(Task brief) Print exactly the lines below between the line holding "Administrative Law Judge" and the line holding "A party may request", inclusive, and nothing more.

(Supplied material)
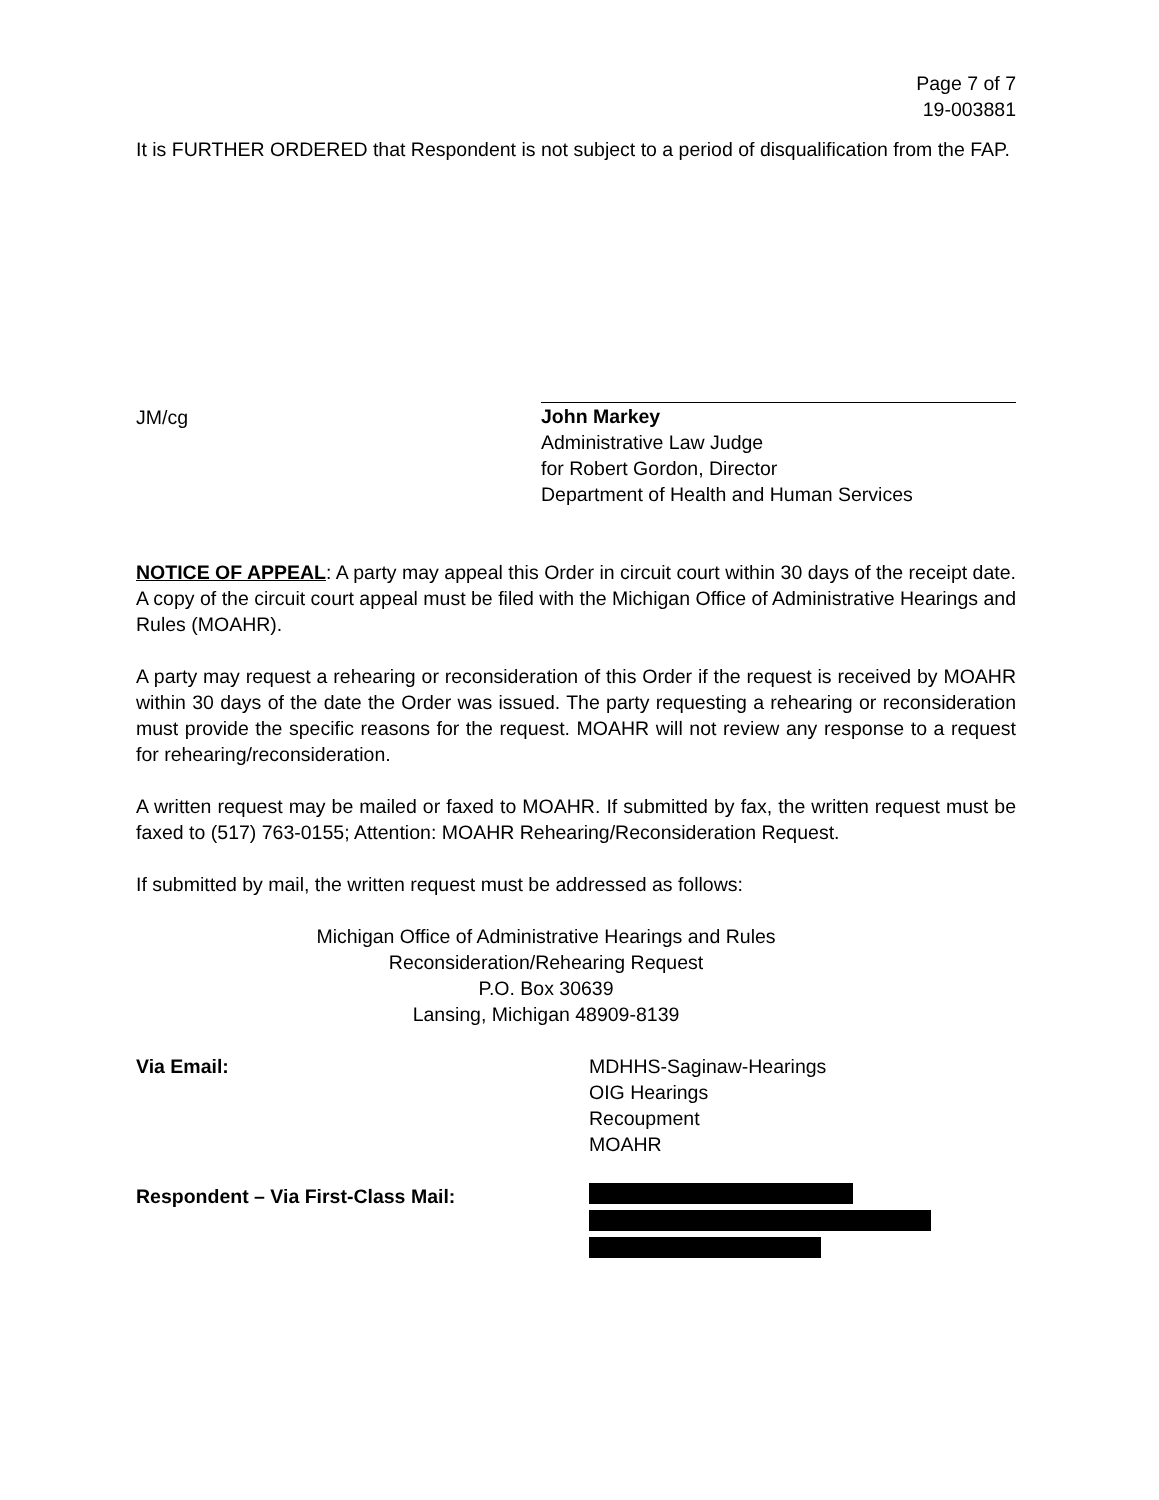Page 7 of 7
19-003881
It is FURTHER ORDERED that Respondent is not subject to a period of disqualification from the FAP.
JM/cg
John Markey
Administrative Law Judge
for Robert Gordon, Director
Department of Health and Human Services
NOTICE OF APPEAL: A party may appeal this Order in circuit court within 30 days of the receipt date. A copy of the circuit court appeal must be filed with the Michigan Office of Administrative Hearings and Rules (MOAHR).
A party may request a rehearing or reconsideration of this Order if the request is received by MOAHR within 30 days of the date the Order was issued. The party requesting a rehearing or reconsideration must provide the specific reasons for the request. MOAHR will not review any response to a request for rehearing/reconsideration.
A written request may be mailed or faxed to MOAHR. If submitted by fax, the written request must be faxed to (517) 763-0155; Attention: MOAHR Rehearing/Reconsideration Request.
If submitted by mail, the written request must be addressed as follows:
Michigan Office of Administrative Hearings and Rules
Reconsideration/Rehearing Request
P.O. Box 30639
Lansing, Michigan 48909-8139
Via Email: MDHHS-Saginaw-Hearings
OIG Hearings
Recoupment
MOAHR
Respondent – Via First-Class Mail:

(Response to the task)
Administrative Law Judge
for Robert Gordon, Director
Department of Health and Human Services
NOTICE OF APPEAL: A party may appeal this Order in circuit court within 30 days of the receipt date. A copy of the circuit court appeal must be filed with the Michigan Office of Administrative Hearings and Rules (MOAHR).
A party may request a rehearing or reconsideration of this Order if the request is received by MOAHR within 30 days of the date the Order was issued. The party requesting a rehearing or reconsideration must provide the specific reasons for the request. MOAHR will not review any response to a request for rehearing/reconsideration.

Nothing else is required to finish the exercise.